● WORKING DATA
⁂

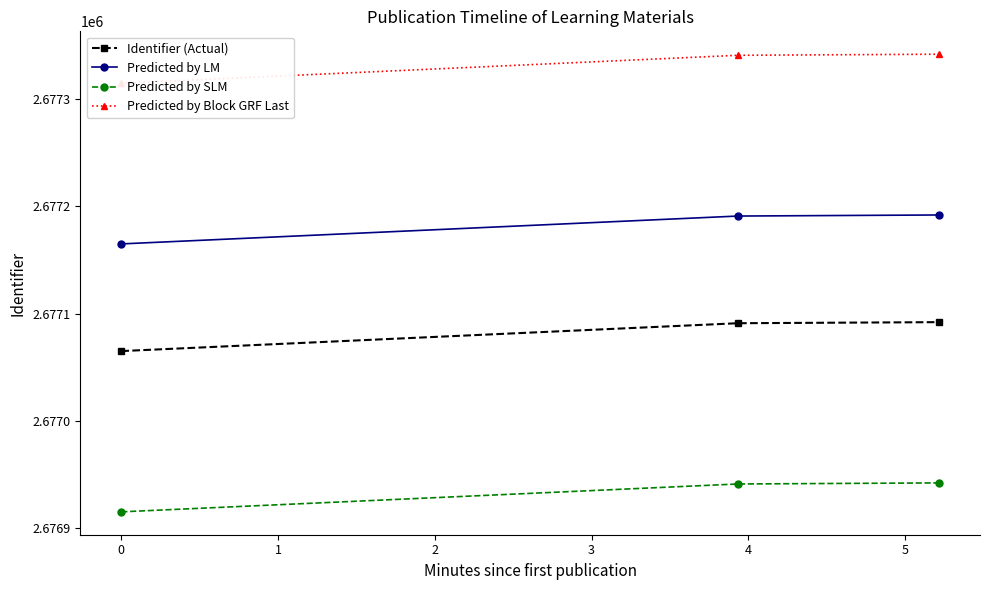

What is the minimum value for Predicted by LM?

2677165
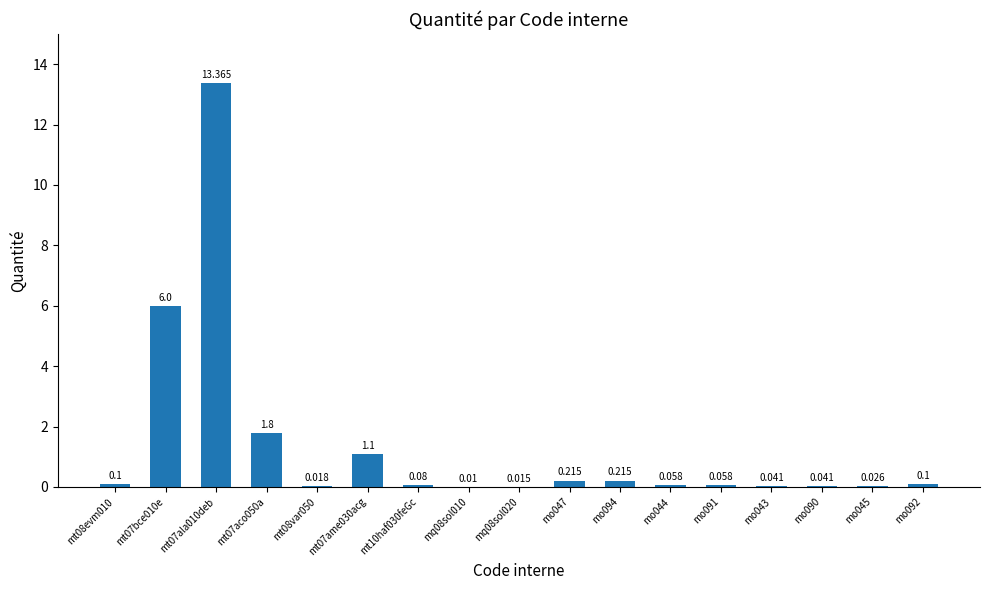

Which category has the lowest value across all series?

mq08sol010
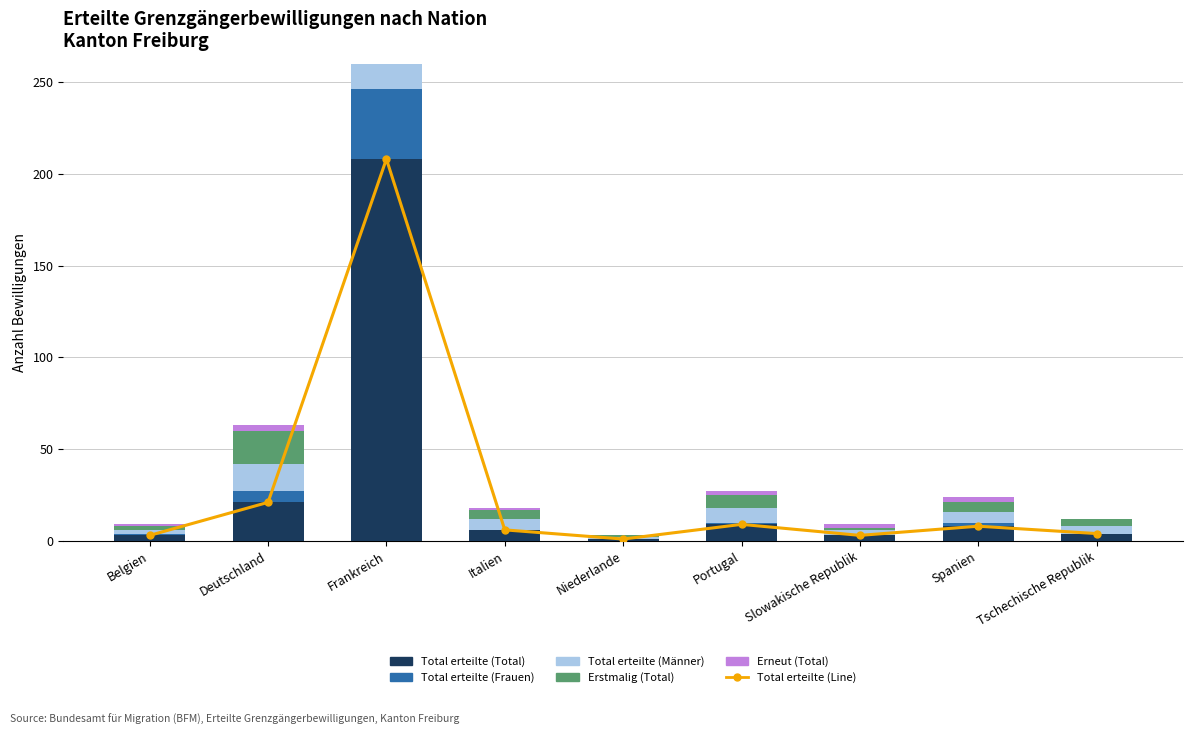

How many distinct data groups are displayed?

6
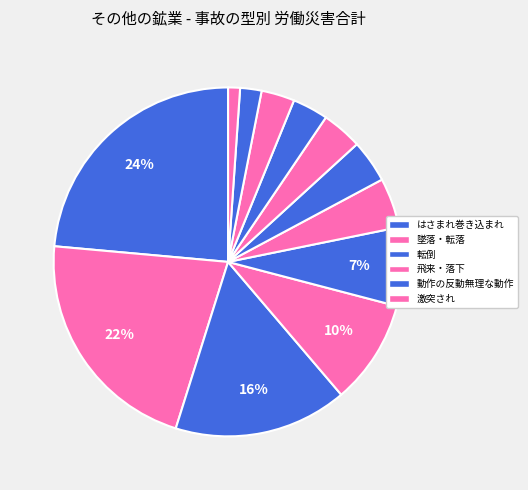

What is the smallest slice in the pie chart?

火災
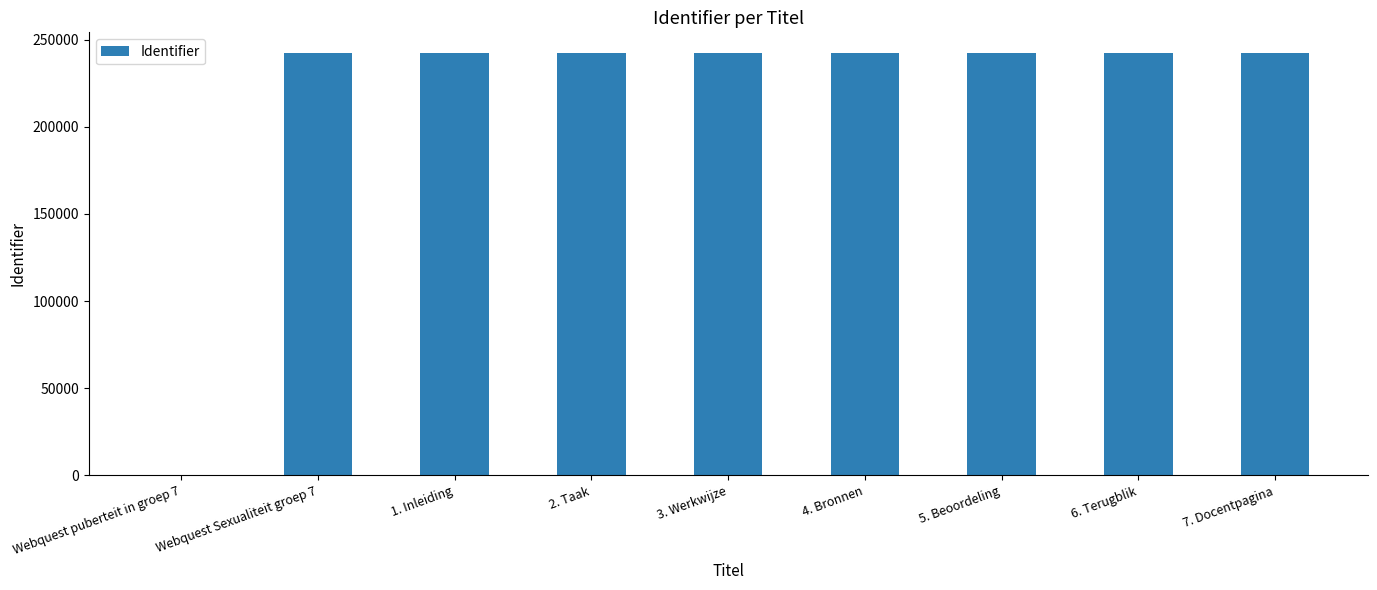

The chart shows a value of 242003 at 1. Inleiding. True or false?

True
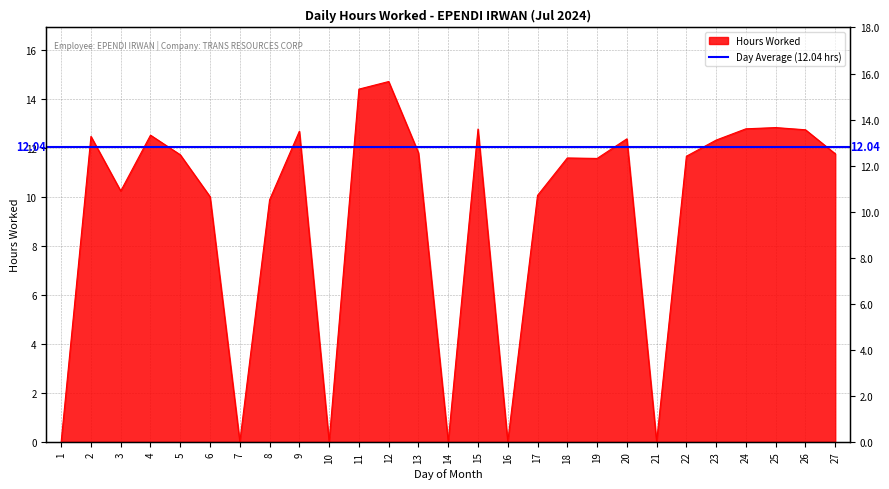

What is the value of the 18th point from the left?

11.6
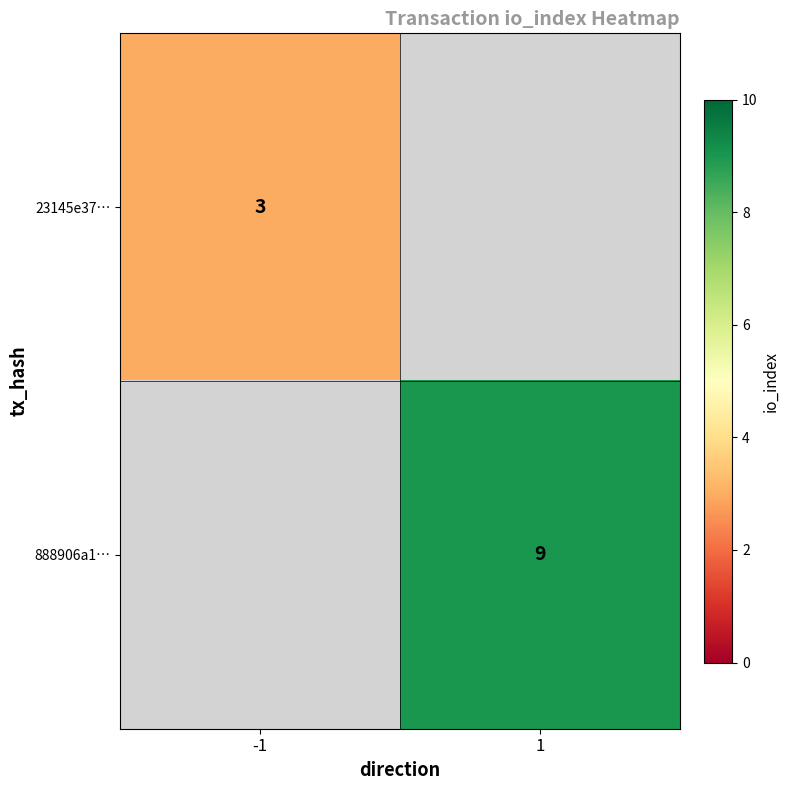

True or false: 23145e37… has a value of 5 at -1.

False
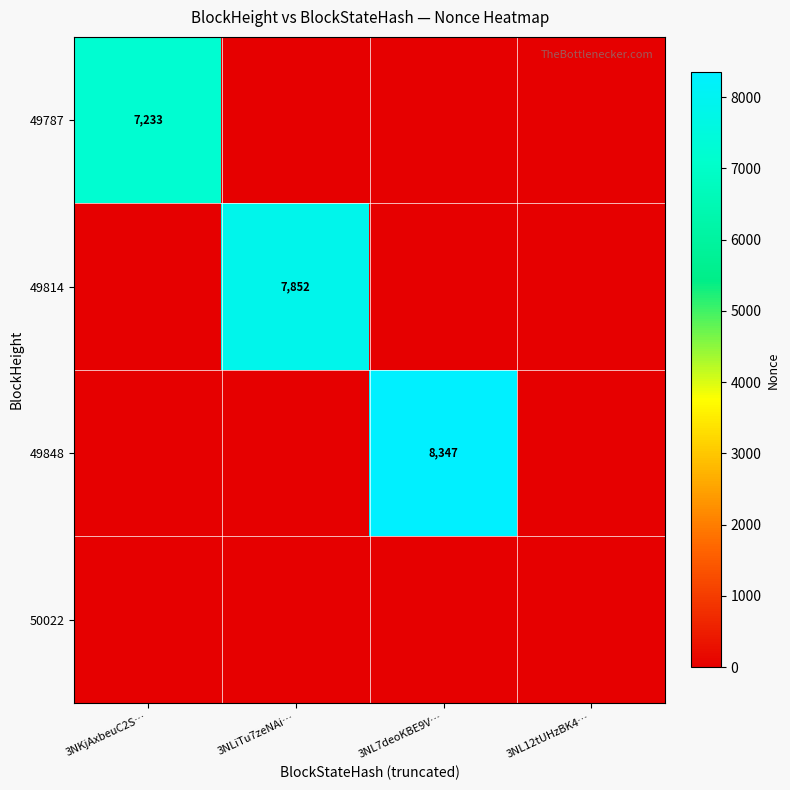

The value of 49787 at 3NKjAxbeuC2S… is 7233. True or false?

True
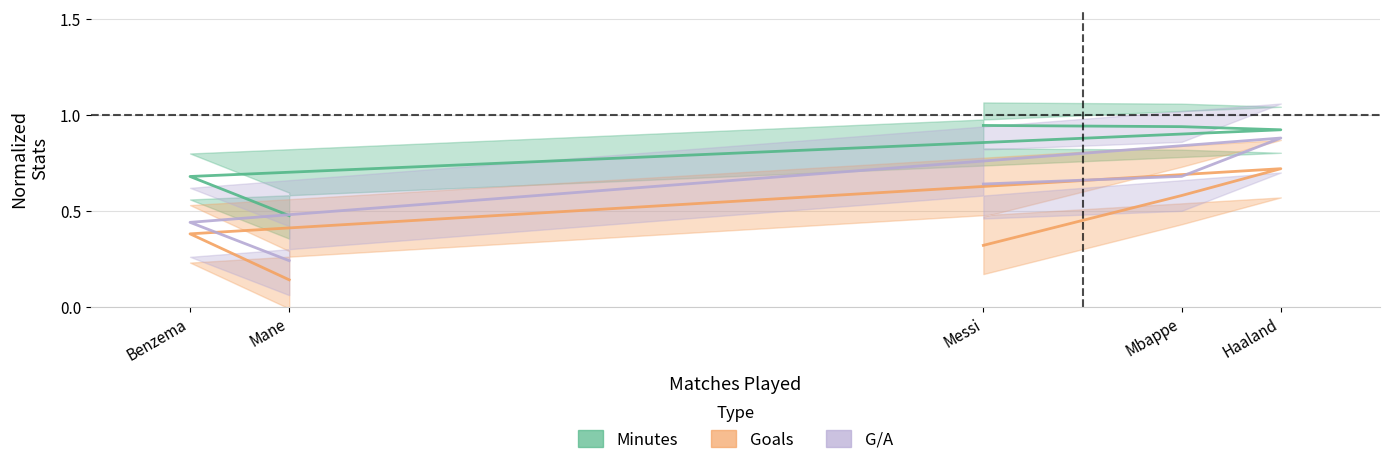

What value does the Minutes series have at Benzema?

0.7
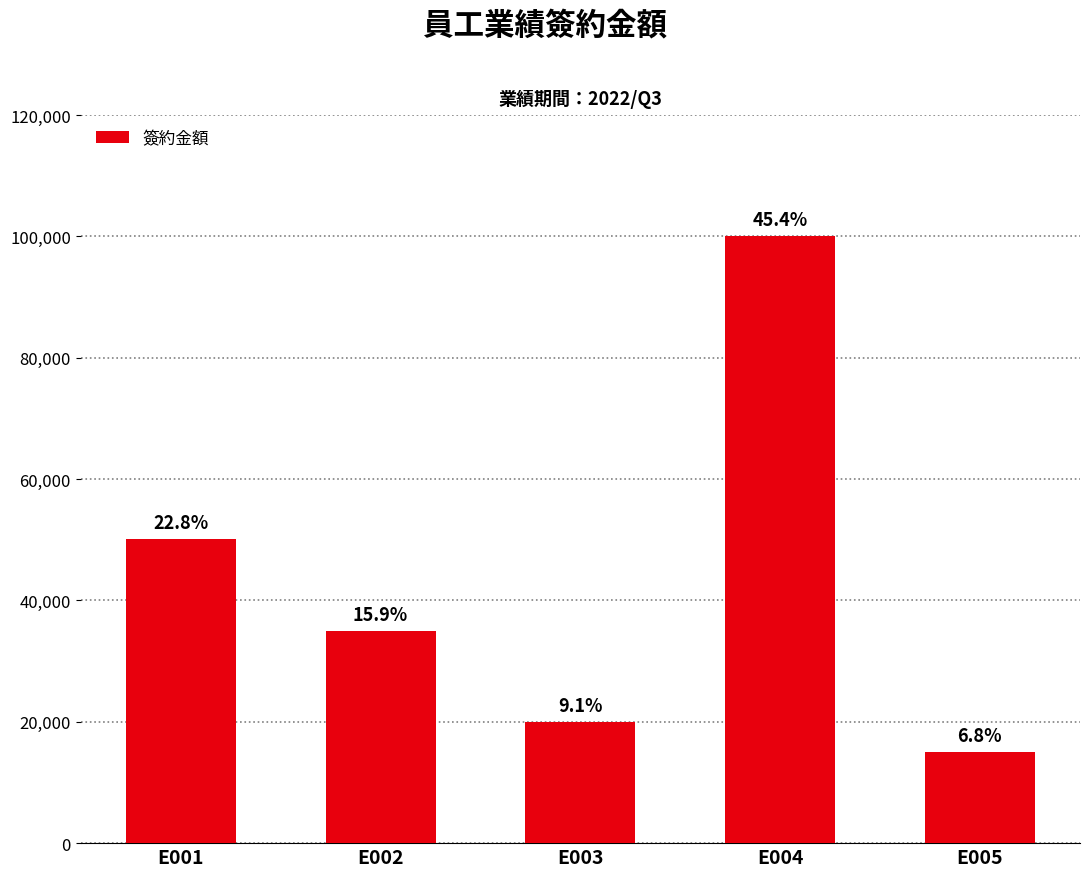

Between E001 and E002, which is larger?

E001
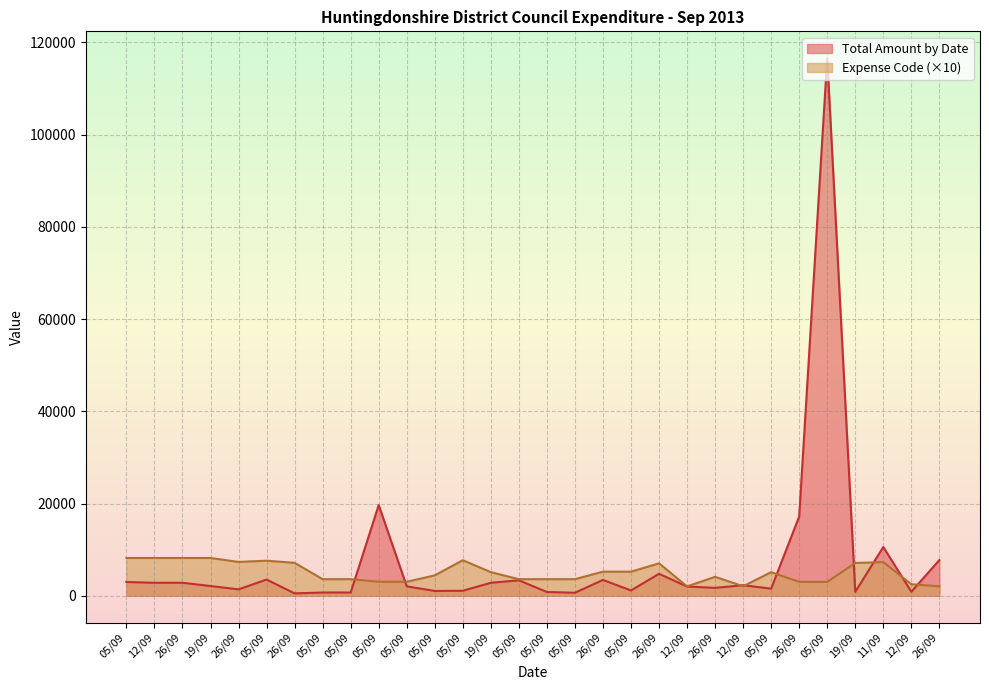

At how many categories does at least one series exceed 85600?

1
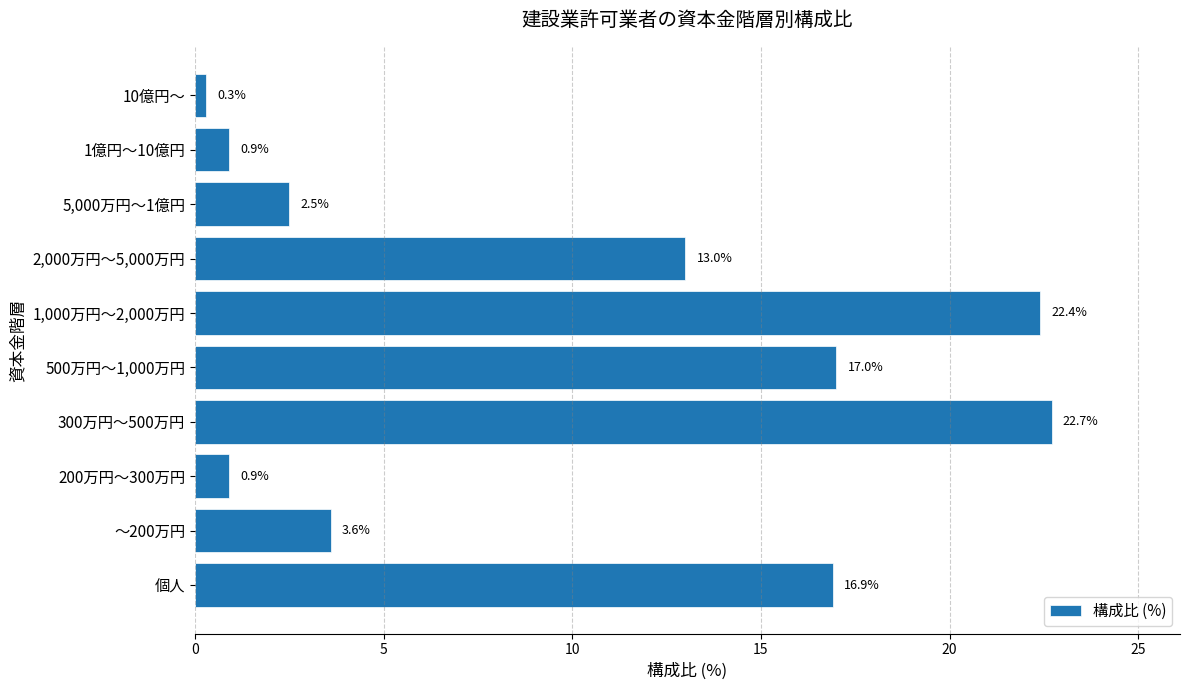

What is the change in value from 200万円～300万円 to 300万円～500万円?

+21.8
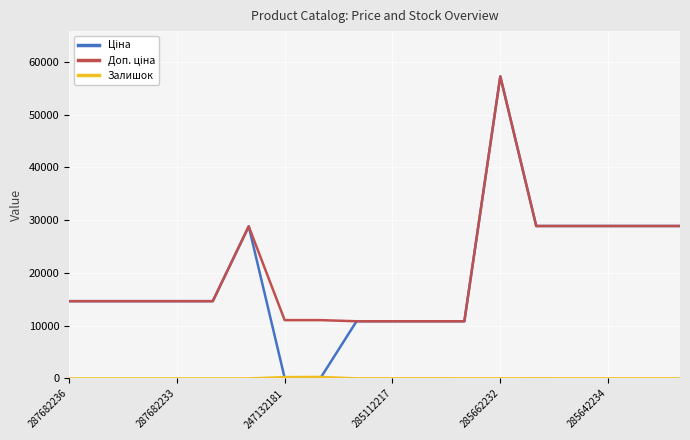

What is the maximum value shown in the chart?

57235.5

⁂

● EXERCISE DIRECTIONS
Put the lines from the first one above up to and including the line with "What is the value" into a Markdown table with the columns Row and Line, giving each line its own numbered row. Skip blank lines and leave the pictures out.

● YOUR RESPONSE
| Row | Line |
|---|---|
| 1 | What is the minimum value for Predicted by LM? |
| 2 | 2677165 |
| 3 | Which category has the lowest value across all series? |
| 4 | mq08sol010 |
| 5 | How many distinct data groups are displayed? |
| 6 | 6 |
| 7 | What is the smallest slice in the pie chart? |
| 8 | 火災 |
| 9 | The chart shows a value of 242003 at 1. Inleiding. True or false? |
| 10 | True |
| 11 | What is the value of the 18th point from the left? |